Saved entries:
::::::

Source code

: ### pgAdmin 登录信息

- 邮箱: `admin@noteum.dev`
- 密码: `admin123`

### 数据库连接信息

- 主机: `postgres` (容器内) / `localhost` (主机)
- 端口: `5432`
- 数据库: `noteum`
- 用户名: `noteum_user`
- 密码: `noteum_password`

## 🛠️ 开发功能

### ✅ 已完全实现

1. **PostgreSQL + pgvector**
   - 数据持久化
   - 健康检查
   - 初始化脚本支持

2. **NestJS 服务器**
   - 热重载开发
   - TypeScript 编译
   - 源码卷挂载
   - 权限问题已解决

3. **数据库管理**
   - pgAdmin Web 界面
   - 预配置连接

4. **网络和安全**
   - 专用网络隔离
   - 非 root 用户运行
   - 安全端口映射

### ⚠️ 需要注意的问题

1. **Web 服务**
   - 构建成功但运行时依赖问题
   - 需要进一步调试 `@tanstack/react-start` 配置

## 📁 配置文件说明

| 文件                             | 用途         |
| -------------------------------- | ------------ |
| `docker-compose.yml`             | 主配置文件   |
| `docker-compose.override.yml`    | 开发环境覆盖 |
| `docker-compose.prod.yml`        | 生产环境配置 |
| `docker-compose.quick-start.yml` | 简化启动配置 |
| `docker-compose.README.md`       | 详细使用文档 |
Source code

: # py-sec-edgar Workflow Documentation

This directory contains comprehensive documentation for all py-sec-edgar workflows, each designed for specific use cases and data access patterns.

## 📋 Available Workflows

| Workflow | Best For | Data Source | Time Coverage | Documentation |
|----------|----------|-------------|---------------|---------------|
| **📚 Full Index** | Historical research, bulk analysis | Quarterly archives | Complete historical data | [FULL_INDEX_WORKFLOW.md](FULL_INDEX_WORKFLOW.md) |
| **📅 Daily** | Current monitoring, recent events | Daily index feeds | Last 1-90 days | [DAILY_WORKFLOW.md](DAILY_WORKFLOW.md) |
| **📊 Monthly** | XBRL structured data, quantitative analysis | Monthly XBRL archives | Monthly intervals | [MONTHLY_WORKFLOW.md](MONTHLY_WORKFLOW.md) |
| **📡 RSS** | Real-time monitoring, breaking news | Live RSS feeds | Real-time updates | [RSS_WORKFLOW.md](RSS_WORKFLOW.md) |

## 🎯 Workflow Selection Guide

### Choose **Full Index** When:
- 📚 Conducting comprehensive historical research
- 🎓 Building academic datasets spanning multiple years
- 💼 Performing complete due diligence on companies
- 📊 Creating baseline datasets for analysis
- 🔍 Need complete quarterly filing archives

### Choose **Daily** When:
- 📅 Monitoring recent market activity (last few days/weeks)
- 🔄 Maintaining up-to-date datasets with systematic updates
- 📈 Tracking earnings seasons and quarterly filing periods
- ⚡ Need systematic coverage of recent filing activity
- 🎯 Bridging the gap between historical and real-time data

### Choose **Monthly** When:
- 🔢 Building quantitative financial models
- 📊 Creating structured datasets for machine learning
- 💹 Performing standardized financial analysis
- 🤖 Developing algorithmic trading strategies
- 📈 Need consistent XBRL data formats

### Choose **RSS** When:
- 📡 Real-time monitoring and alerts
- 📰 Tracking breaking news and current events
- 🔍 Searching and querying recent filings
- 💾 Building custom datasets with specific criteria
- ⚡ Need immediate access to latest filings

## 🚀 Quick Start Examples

::::::

■ WHAT YOU HAVE TO DO: Every line from the one containing "- 💾 Building" through the final line of the data above is to be restated word for word, and nothing more.

■ WRITTEN ANSWER:
- 💾 Building custom datasets with specific criteria
- ⚡ Need immediate access to latest filings

## 🚀 Quick Start Examples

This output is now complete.